L’insuffisance rénale est aujourd’hui l’une des nombreuses maladies qui continuent d’endeuiller les familles à Conakry. Ses causes, souvent méconnues du grand public, conduisent malheureusement de nombreuses personnes à la mort. Pour en savoir davantage, la rédaction d’Avenirguinee s’est entretenue samedi 18 octobre, avec le Dr Ben Youssouf Keïta, médecin généraliste.
AvenirGuinee : Bonjour Dr, dites-nous, que signifie exactement l’insuffisance rénale ?
Dr Ben : L’insuffisance rénale est l’incapacité du rein à épurer le sang de ses déchets du métabolisme et de l’excédent de liquide dans l’organisme.
Comment contracte-t-on cette maladie ?
La consommation de produits néphrotoxiques, surtout périmés, les infections urinaires rétroascendantes mal soignées, ainsi que l’alcoolisme, figurent parmi les principales causes de l’insuffisance rénale chronique.
Quels en sont les symptômes les plus fréquents ?
On observe une diminution drastique du volume d’urine éliminé par jour, l’apparition d’œdèmes au niveau des membres inférieurs, et quand la maladie s’aggrave, sur tout le corps (anasarque). L’hypertension peut aussi se manifester. Au laboratoire, on constate souvent une protéinurie.
Y a-t-il une différence entre maladie rénale et insuffisance rénale ?
Oui, il y a une différence. L’insuffisance rénale fait partie des maladies rénales, mais elle n’est pas la seule. On peut citer par exemple le kyste rénal, le calcul rénal, le syndrome néphrotique ou encore le cancer du rein.

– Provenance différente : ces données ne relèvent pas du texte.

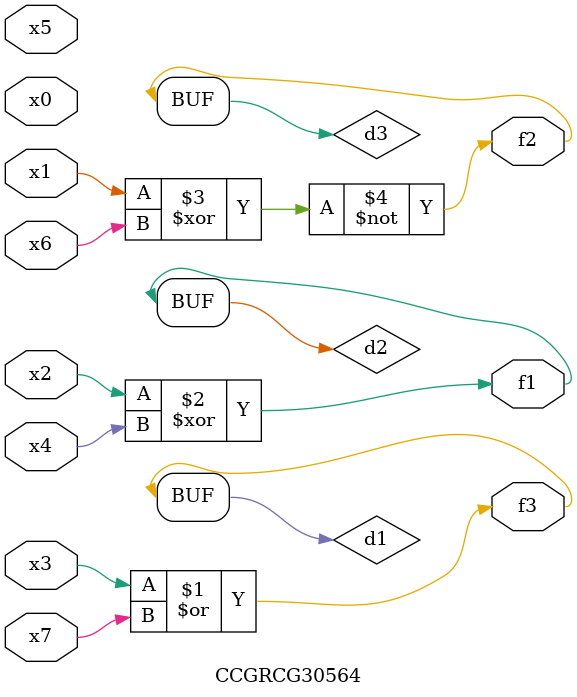
<source format=v>
module CCGRCG30564(
	input x0, x1, x2, x3, x4, x5, x6, x7,
	output f1, f2, f3
);

	wire d1, d2, d3;

	or (d1, x3, x7);
	xor (d2, x2, x4);
	xnor (d3, x1, x6);
	assign f1 = d2;
	assign f2 = d3;
	assign f3 = d1;
endmodule

</source>
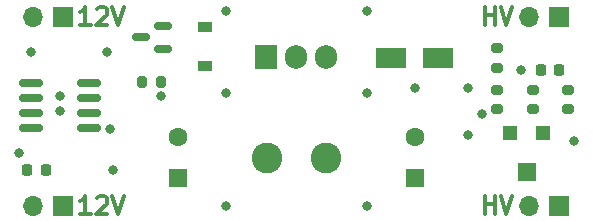
<source format=gbr>
%TF.GenerationSoftware,KiCad,Pcbnew,(6.0.6)*%
%TF.CreationDate,2022-08-22T11:18:43+02:00*%
%TF.ProjectId,nixieboi_psu,6e697869-6562-46f6-995f-7073752e6b69,rev?*%
%TF.SameCoordinates,Original*%
%TF.FileFunction,Soldermask,Top*%
%TF.FilePolarity,Negative*%
%FSLAX46Y46*%
G04 Gerber Fmt 4.6, Leading zero omitted, Abs format (unit mm)*
G04 Created by KiCad (PCBNEW (6.0.6)) date 2022-08-22 11:18:43*
%MOMM*%
%LPD*%
G01*
G04 APERTURE LIST*
G04 Aperture macros list*
%AMRoundRect*
0 Rectangle with rounded corners*
0 $1 Rounding radius*
0 $2 $3 $4 $5 $6 $7 $8 $9 X,Y pos of 4 corners*
0 Add a 4 corners polygon primitive as box body*
4,1,4,$2,$3,$4,$5,$6,$7,$8,$9,$2,$3,0*
0 Add four circle primitives for the rounded corners*
1,1,$1+$1,$2,$3*
1,1,$1+$1,$4,$5*
1,1,$1+$1,$6,$7*
1,1,$1+$1,$8,$9*
0 Add four rect primitives between the rounded corners*
20,1,$1+$1,$2,$3,$4,$5,0*
20,1,$1+$1,$4,$5,$6,$7,0*
20,1,$1+$1,$6,$7,$8,$9,0*
20,1,$1+$1,$8,$9,$2,$3,0*%
G04 Aperture macros list end*
%ADD10C,0.300000*%
%ADD11RoundRect,0.150000X-0.825000X-0.150000X0.825000X-0.150000X0.825000X0.150000X-0.825000X0.150000X0*%
%ADD12R,1.905000X2.000000*%
%ADD13O,1.905000X2.000000*%
%ADD14RoundRect,0.200000X0.200000X0.275000X-0.200000X0.275000X-0.200000X-0.275000X0.200000X-0.275000X0*%
%ADD15RoundRect,0.150000X0.587500X0.150000X-0.587500X0.150000X-0.587500X-0.150000X0.587500X-0.150000X0*%
%ADD16RoundRect,0.225000X0.225000X0.250000X-0.225000X0.250000X-0.225000X-0.250000X0.225000X-0.250000X0*%
%ADD17RoundRect,0.200000X-0.275000X0.200000X-0.275000X-0.200000X0.275000X-0.200000X0.275000X0.200000X0*%
%ADD18C,2.600000*%
%ADD19R,1.200000X1.200000*%
%ADD20R,1.600000X1.500000*%
%ADD21R,2.500000X1.800000*%
%ADD22R,1.600000X1.600000*%
%ADD23C,1.600000*%
%ADD24R,1.200000X0.900000*%
%ADD25R,1.700000X1.700000*%
%ADD26O,1.700000X1.700000*%
%ADD27C,0.800000*%
G04 APERTURE END LIST*
D10*
X130428571Y-62178571D02*
X130428571Y-60678571D01*
X130428571Y-61392857D02*
X131285714Y-61392857D01*
X131285714Y-62178571D02*
X131285714Y-60678571D01*
X131785714Y-60678571D02*
X132285714Y-62178571D01*
X132785714Y-60678571D01*
X130428571Y-78178571D02*
X130428571Y-76678571D01*
X130428571Y-77392857D02*
X131285714Y-77392857D01*
X131285714Y-78178571D02*
X131285714Y-76678571D01*
X131785714Y-76678571D02*
X132285714Y-78178571D01*
X132785714Y-76678571D01*
X97071428Y-62178571D02*
X96214285Y-62178571D01*
X96642857Y-62178571D02*
X96642857Y-60678571D01*
X96500000Y-60892857D01*
X96357142Y-61035714D01*
X96214285Y-61107142D01*
X97642857Y-60821428D02*
X97714285Y-60750000D01*
X97857142Y-60678571D01*
X98214285Y-60678571D01*
X98357142Y-60750000D01*
X98428571Y-60821428D01*
X98500000Y-60964285D01*
X98500000Y-61107142D01*
X98428571Y-61321428D01*
X97571428Y-62178571D01*
X98500000Y-62178571D01*
X98928571Y-60678571D02*
X99428571Y-62178571D01*
X99928571Y-60678571D01*
X97071428Y-78178571D02*
X96214285Y-78178571D01*
X96642857Y-78178571D02*
X96642857Y-76678571D01*
X96500000Y-76892857D01*
X96357142Y-77035714D01*
X96214285Y-77107142D01*
X97642857Y-76821428D02*
X97714285Y-76750000D01*
X97857142Y-76678571D01*
X98214285Y-76678571D01*
X98357142Y-76750000D01*
X98428571Y-76821428D01*
X98500000Y-76964285D01*
X98500000Y-77107142D01*
X98428571Y-77321428D01*
X97571428Y-78178571D01*
X98500000Y-78178571D01*
X98928571Y-76678571D02*
X99428571Y-78178571D01*
X99928571Y-76678571D01*
D11*
%TO.C,U1*%
X92025000Y-67095000D03*
X92025000Y-68365000D03*
X92025000Y-69635000D03*
X92025000Y-70905000D03*
X96975000Y-70905000D03*
X96975000Y-69635000D03*
X96975000Y-68365000D03*
X96975000Y-67095000D03*
%TD*%
D12*
%TO.C,Q1*%
X111960000Y-64945000D03*
D13*
X114500000Y-64945000D03*
X117040000Y-64945000D03*
%TD*%
D14*
%TO.C,R2*%
X103075000Y-67000000D03*
X101425000Y-67000000D03*
%TD*%
D15*
%TO.C,Q2*%
X103187500Y-64200000D03*
X103187500Y-62300000D03*
X101312500Y-63250000D03*
%TD*%
D16*
%TO.C,C3*%
X136775000Y-66000000D03*
X135225000Y-66000000D03*
%TD*%
D17*
%TO.C,R1*%
X137500000Y-67675000D03*
X137500000Y-69325000D03*
%TD*%
%TO.C,R4*%
X131500000Y-64175000D03*
X131500000Y-65825000D03*
%TD*%
D18*
%TO.C,L1*%
X112000000Y-73500000D03*
X117000000Y-73500000D03*
%TD*%
D17*
%TO.C,R3*%
X131500000Y-67675000D03*
X131500000Y-69325000D03*
%TD*%
D19*
%TO.C,RV1*%
X135400000Y-71380000D03*
D20*
X134000000Y-74620000D03*
D19*
X132600000Y-71380000D03*
%TD*%
D21*
%TO.C,D1*%
X126500000Y-65000000D03*
X122500000Y-65000000D03*
%TD*%
D22*
%TO.C,C4*%
X124500000Y-75152651D03*
D23*
X124500000Y-71652651D03*
%TD*%
D22*
%TO.C,C1*%
X104500000Y-75152651D03*
D23*
X104500000Y-71652651D03*
%TD*%
D17*
%TO.C,R5*%
X134500000Y-67675000D03*
X134500000Y-69325000D03*
%TD*%
D16*
%TO.C,C2*%
X93275000Y-74500000D03*
X91725000Y-74500000D03*
%TD*%
D24*
%TO.C,D2*%
X106750000Y-62350000D03*
X106750000Y-65650000D03*
%TD*%
D25*
%TO.C,J4*%
X136775000Y-77500000D03*
D26*
X134235000Y-77500000D03*
%TD*%
D25*
%TO.C,J2*%
X94775000Y-77500000D03*
D26*
X92235000Y-77500000D03*
%TD*%
D25*
%TO.C,J3*%
X136775000Y-61500000D03*
D26*
X134235000Y-61500000D03*
%TD*%
D25*
%TO.C,J1*%
X94775000Y-61500000D03*
D26*
X92235000Y-61500000D03*
%TD*%
D27*
X92000000Y-64500000D03*
X129000000Y-71500000D03*
X99000000Y-74500000D03*
X133500000Y-66000000D03*
X108500000Y-68000000D03*
X124500000Y-67500000D03*
X120500000Y-61000000D03*
X120500000Y-77500000D03*
X91000000Y-73000000D03*
X98500000Y-64500000D03*
X94500000Y-69500000D03*
X108500000Y-77500000D03*
X138000000Y-72000000D03*
X129000000Y-67500000D03*
X108500000Y-61000000D03*
X120500000Y-68000000D03*
X98750000Y-71000000D03*
X130250000Y-69750000D03*
X94500000Y-68250000D03*
X103000000Y-68250000D03*
M02*

</source>
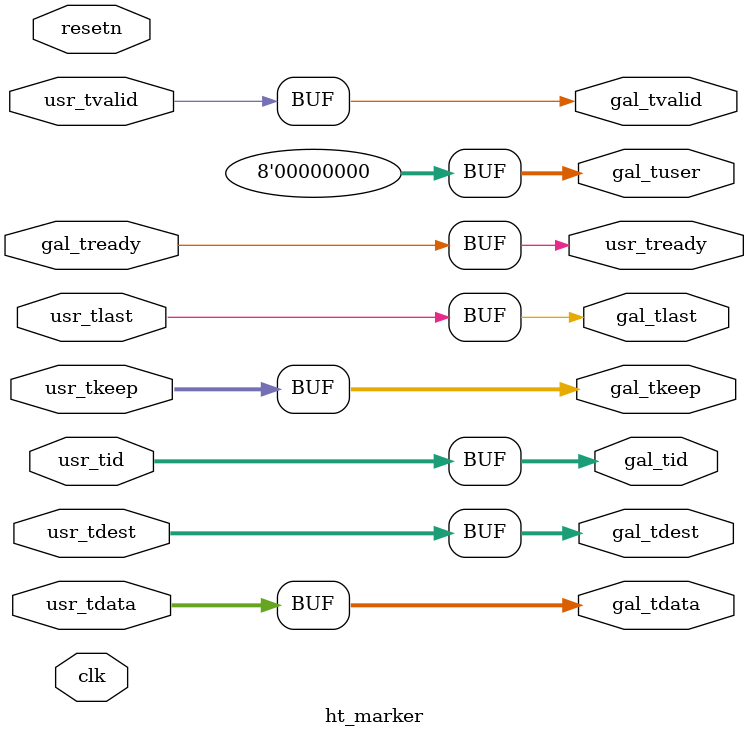
<source format=v>
`timescale 1 ps / 1 ps

module ht_marker
   (
    usr_tready,
    usr_tvalid,
    usr_tdata,
    usr_tdest,
    usr_tid,
    usr_tkeep,
    usr_tlast,
    gal_tready,
    gal_tvalid,
    gal_tdata,
    gal_tkeep,
    gal_tlast,
    gal_tuser,
    gal_tdest,
    gal_tid,
    clk,
    resetn
    );


  output usr_tready;
  input usr_tvalid;
  input [511:0] usr_tdata;
  input [63:0] usr_tkeep;
  input [7:0] usr_tdest;
  input [7:0] usr_tid;
  input usr_tlast;
  
  input gal_tready;
  output gal_tvalid;
  output [511:0] gal_tdata;
  output [63:0] gal_tkeep;
  output gal_tlast;
  output [7:0] gal_tuser;
  output [7:0] gal_tdest;
  output [7:0] gal_tid;
  
  input clk;
  input resetn;
  
  assign usr_tready = gal_tready;
  assign gal_tvalid = usr_tvalid;
  assign gal_tdata = usr_tdata;
  assign gal_tkeep = usr_tkeep;
  assign gal_tlast = usr_tlast;
  assign gal_tdest = usr_tdest;
  assign gal_tid = usr_tid;
  assign gal_tuser = 0;
endmodule

</source>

Quels sont les traitements adaptés à cette maladie ?
Le traitement de l’insuffisance rénale chronique repose sur la dialyse. Et lorsque les moyens le permettent, la transplantation rénale reste la meilleure option.
Votre mot de conclusion ?
Dr Ben : Les reins sont des organes précieux. Il faut éviter l’automédication, les infections urinaires à répétition et la consommation abusive d’alcool. En cas de symptômes suspects, il est important de consulter rapidement un néphrologue.
Par ailleurs, pour mieux prévenir cette maladie et protéger la population guinéenne, les services de contrôle qualité doivent faire preuve de plus de rigueur dans leur travail.